-------- Brano da leggere --------
Bertozzi e Casoni hanno esposto un conglomerato di cassettine del pronto soccorso, con croce rossa su fondo bianco. Dei piccoli vani socchiusi, con dentro blister di medicinali, spugne per i piatti, sigarette, lattine di coca-cola cinese, bombe a mano, confezioni di borotalco Felce Azzurra, madonnine di plastica, tubetti di dentifricio dell’Antica Erboristeria. Un contenuto diverso per ogni armadietto. Ciò che li accomuna sono delle celle di alveare che vanno a comporre un cervo, e uno strato di muffa che ricopre ogni cosa. Tutto rigorosamente in ceramica.
Dioniso Gonzales apre panoramiche su favelas di cubicoli abitativi in stile William Gibson, in bilico fra degrado ed estro architettonico.
-------- Materiale estratto --------
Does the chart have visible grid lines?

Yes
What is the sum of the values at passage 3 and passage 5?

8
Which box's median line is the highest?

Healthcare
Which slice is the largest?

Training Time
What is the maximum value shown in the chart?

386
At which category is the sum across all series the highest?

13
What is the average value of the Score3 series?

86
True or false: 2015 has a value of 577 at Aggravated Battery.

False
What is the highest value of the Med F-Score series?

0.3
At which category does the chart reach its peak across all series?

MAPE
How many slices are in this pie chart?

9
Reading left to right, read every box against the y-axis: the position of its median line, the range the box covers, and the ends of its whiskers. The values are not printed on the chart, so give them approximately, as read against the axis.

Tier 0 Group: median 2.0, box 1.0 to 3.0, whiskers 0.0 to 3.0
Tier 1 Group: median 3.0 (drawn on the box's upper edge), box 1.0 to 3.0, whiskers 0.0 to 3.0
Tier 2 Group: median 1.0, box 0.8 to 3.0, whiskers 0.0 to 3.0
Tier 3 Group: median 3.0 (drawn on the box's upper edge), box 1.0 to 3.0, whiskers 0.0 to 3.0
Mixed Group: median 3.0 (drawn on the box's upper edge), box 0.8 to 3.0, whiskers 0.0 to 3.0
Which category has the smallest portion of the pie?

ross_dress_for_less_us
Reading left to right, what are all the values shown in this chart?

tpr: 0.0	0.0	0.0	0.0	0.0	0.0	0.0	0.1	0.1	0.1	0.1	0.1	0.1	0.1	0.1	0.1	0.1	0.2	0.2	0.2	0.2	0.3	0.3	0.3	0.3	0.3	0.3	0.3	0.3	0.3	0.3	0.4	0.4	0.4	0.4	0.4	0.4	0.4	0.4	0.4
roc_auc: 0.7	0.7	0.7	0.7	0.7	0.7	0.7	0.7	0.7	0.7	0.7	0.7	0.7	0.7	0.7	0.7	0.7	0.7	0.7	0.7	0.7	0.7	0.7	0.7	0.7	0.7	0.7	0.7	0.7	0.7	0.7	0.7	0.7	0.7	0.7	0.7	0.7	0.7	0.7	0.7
--------
• [Completa quanto segue]
(1) Rispondi in base al brano:
(a) Su che fondo compare la croce rossa delle cassettine esposte da Bertozzi e Casoni?
(b) In quale materiale è realizzata tutta l'opera di Bertozzi e Casoni?
(c) A quale autore rimanda lo stile dei cubicoli abitativi nelle panoramiche di Dioniso Gonzales?
(2) Estrai dal brano, senza modifiche, tutto ciò che va da "Bertozzi e Casoni" fino a "rigorosamente in ceramica.".

• [Soluzioni]
(1)
(a) Su fondo bianco.
(b) In ceramica.
(c) A William Gibson.

(2)
Bertozzi e Casoni hanno esposto un conglomerato di cassettine del pronto soccorso, con croce rossa su fondo bianco. Dei piccoli vani socchiusi, con dentro blister di medicinali, spugne per i piatti, sigarette, lattine di coca-cola cinese, bombe a mano, confezioni di borotalco Felce Azzurra, madonnine di plastica, tubetti di dentifricio dell’Antica Erboristeria. Un contenuto diverso per ogni armadietto. Ciò che li accomuna sono delle celle di alveare che vanno a comporre un cervo, e uno strato di muffa che ricopre ogni cosa. Tutto rigorosamente in ceramica.